**Stated goal**.
Copy every line of the rows below word for word.

::: Input :::

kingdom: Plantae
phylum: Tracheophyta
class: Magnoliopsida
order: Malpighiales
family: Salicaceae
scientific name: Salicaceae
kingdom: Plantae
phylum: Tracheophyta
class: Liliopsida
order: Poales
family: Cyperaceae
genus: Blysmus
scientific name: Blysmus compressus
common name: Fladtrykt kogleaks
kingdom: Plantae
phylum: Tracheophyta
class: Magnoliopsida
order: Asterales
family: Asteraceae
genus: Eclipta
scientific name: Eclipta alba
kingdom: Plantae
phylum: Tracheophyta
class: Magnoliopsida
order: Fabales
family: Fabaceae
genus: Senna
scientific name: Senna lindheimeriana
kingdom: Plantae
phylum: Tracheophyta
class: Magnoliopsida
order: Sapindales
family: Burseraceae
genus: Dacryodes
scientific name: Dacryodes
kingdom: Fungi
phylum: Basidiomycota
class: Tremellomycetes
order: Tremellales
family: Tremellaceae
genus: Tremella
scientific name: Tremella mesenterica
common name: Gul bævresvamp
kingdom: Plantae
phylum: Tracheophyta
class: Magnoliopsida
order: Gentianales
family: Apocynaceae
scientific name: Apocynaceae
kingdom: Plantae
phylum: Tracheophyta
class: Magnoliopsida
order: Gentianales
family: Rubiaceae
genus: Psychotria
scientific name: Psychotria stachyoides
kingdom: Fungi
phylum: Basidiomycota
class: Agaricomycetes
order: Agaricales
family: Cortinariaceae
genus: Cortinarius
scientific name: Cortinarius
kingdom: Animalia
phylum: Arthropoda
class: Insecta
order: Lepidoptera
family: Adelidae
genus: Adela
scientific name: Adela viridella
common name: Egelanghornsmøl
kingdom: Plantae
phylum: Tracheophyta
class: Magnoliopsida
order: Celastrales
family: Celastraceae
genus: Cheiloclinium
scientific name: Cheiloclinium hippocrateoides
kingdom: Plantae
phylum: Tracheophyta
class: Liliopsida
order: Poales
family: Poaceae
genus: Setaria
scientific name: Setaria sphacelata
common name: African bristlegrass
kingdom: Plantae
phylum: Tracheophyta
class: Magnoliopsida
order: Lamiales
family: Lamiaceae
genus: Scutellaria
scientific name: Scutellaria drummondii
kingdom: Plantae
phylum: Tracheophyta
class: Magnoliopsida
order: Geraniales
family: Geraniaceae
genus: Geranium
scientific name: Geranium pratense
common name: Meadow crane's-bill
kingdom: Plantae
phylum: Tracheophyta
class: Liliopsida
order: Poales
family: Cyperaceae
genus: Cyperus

:::

**Exercise result**.
kingdom: Plantae
phylum: Tracheophyta
class: Magnoliopsida
order: Malpighiales
family: Salicaceae
scientific name: Salicaceae
kingdom: Plantae
phylum: Tracheophyta
class: Liliopsida
order: Poales
family: Cyperaceae
genus: Blysmus
scientific name: Blysmus compressus
common name: Fladtrykt kogleaks
kingdom: Plantae
phylum: Tracheophyta
class: Magnoliopsida
order: Asterales
family: Asteraceae
genus: Eclipta
scientific name: Eclipta alba
kingdom: Plantae
phylum: Tracheophyta
class: Magnoliopsida
order: Fabales
family: Fabaceae
genus: Senna
scientific name: Senna lindheimeriana
kingdom: Plantae
phylum: Tracheophyta
class: Magnoliopsida
order: Sapindales
family: Burseraceae
genus: Dacryodes
scientific name: Dacryodes
kingdom: Fungi
phylum: Basidiomycota
class: Tremellomycetes
order: Tremellales
family: Tremellaceae
genus: Tremella
scientific name: Tremella mesenterica
common name: Gul bævresvamp
kingdom: Plantae
phylum: Tracheophyta
class: Magnoliopsida
order: Gentianales
family: Apocynaceae
scientific name: Apocynaceae
kingdom: Plantae
phylum: Tracheophyta
class: Magnoliopsida
order: Gentianales
family: Rubiaceae
genus: Psychotria
scientific name: Psychotria stachyoides
kingdom: Fungi
phylum: Basidiomycota
class: Agaricomycetes
order: Agaricales
family: Cortinariaceae
genus: Cortinarius
scientific name: Cortinarius
kingdom: Animalia
phylum: Arthropoda
class: Insecta
order: Lepidoptera
family: Adelidae
genus: Adela
scientific name: Adela viridella
common name: Egelanghornsmøl
kingdom: Plantae
phylum: Tracheophyta
class: Magnoliopsida
order: Celastrales
family: Celastraceae
genus: Cheiloclinium
scientific name: Cheiloclinium hippocrateoides
kingdom: Plantae
phylum: Tracheophyta
class: Liliopsida
order: Poales
family: Poaceae
genus: Setaria
scientific name: Setaria sphacelata
common name: African bristlegrass
kingdom: Plantae
phylum: Tracheophyta
class: Magnoliopsida
order: Lamiales
family: Lamiaceae
genus: Scutellaria
scientific name: Scutellaria drummondii
kingdom: Plantae
phylum: Tracheophyta
class: Magnoliopsida
order: Geraniales
family: Geraniaceae
genus: Geranium
scientific name: Geranium pratense
common name: Meadow crane's-bill
kingdom: Plantae
phylum: Tracheophyta
class: Liliopsida
order: Poales
family: Cyperaceae
genus: Cyperus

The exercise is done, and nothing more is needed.